В пятницу вечером он долго колебался, но потом набрал-таки номер.
— Да, — ответили ему. Он тут же узнал голос Чусовой. Дома.
— Наталья Алексеевна? Я вас не разбудил?
— Нет, я еще не сплю, — сухо сказала она. И тут же добавила: — Но собираюсь.
— Какие у вас планы на выходные?
— Я не совсем поняла. Вы что, хотите меня развлечь? Вызвать на допрос?
— Нет, что вы. Я подумал, что вы… В вашем состоянии… В общем… — мямлил он. — Вам надо… э-э-э… гулять. Дышать воздухом. За городом.
— У вас имеется загородная вилла?
— Что? Нет. Виллы нет. Есть дом. Родительский. Он большой, но… Деревня, где я родился, далеко. То есть не очень. Но… э-э-э… это было бы неудобно.
— Что на это мама скажет? — В ее голосе послышалась насмешка.
— Ну зачем вы так!
— Хорошо. Я поеду. Подышать воздухом. В городе и в самом деле душно. Особенно в центре. Пыль. Я бы съездила… в парк.
— В парк? — обрадовался он.
— На водохранилище.
— На лодке покатаемся, — еще больше обрадовался Семенов.
— Что ж… У вас есть машина?
— Да. Сегодня только из ремонта забрал.
— Ну заезжайте.
— Во сколько?
— Дайте мне выспаться. — Похоже, она улыбнулась. — Где-нибудь к полудню.
— Хорошо.
В трубке теперь были гудки. Он обрадовался. Потом огорчился. Она согласилась. Почему? Едет с ним, потому что хочет выпросить свидание с Пенкиным? Надеется на его влияние? Сам же напросился! Фу ты! Ну нравилась ему эта женщина, и все тут! Хотелось сделать для нее что-то приятное. Тем более что Пенкин сидит. Надо же кому-то о ней позаботиться. И о ребенке.
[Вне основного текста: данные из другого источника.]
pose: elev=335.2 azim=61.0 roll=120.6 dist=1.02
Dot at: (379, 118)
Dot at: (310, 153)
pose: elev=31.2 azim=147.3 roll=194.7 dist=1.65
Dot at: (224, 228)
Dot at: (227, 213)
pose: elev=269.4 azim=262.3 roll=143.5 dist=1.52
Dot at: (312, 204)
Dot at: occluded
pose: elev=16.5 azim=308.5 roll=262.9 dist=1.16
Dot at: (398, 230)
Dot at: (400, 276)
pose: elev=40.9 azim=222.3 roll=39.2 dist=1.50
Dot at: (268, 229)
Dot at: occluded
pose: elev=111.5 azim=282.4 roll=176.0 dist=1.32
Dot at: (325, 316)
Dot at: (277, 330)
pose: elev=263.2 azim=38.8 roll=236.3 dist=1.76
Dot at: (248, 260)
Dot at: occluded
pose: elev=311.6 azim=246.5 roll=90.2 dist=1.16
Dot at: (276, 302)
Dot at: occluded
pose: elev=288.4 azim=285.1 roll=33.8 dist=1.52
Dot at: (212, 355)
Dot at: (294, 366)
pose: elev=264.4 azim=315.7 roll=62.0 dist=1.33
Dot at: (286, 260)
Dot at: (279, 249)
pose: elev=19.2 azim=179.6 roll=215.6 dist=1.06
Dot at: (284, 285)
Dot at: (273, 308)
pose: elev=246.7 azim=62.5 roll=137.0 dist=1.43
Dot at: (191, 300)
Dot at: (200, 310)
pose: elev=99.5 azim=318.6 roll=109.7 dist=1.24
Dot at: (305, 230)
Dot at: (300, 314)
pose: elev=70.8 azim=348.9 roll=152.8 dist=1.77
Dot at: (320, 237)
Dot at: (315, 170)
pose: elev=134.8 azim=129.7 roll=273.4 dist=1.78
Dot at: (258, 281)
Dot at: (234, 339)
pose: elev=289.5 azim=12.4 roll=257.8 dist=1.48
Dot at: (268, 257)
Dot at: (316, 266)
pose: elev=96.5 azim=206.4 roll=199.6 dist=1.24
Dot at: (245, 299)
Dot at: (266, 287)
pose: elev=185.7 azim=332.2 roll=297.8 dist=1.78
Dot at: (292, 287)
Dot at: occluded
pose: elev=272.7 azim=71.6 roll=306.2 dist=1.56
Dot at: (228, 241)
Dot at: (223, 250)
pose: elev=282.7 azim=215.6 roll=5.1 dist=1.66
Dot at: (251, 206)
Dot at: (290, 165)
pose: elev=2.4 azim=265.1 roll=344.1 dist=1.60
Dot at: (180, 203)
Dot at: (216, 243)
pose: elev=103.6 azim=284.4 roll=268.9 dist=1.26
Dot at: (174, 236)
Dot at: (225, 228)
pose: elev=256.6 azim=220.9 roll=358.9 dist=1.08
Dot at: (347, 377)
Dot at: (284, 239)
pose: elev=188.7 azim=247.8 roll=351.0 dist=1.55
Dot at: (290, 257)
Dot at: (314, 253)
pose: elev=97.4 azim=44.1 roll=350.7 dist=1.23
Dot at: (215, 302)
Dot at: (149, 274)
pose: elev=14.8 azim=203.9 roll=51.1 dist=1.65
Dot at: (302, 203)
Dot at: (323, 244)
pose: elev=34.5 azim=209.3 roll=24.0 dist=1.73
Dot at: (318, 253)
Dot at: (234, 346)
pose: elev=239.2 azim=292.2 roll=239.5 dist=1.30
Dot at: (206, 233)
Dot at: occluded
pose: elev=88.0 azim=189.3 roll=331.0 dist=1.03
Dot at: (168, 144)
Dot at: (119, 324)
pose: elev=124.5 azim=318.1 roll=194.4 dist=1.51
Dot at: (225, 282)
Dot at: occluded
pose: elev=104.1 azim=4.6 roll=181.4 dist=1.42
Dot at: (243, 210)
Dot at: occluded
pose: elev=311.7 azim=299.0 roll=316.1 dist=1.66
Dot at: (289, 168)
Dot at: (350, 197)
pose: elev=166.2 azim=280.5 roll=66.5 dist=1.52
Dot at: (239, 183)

И тут же внутренний голос принялся нашептывать: ты не имеешь права на отношения с гражданской женой подследственного. Тогда тебе придется от дела отказаться. Но с другой стороны: какие такие отношения? Беседа в неофициальной обстановке. С целью…
Вот именно: с целью. Ругая себя, он долго ворочался с боку на бок. Потом наконец уснул.
Пунктуальный Семенов прибыл к дому, где проживала Наталья Чусова, ровно в полдень. Она тоже была готова. Вышла из дома с корзиной для пикника и пледом. Семенов выскочил из машины, подхватил корзину и как можно бодрее спросил:
— Ну, куда?
— Все равно, — устало ответила она.
— Плохо себя чувствуете?
— Нормально. — Она попыталась улыбнуться.
Села в машину. Поехали. Какое-то время молчали. Потом Семенов заботливо спросил:
— Не дует?
Она отрицательно покачала головой: нет. Еще через пять минут он спросил:
— Не тошнит?
— Вы не знаете, как обращаться с беременными женщинами, — догадалась Чусова. — Детей, значит, нет. Никогда не были женаты?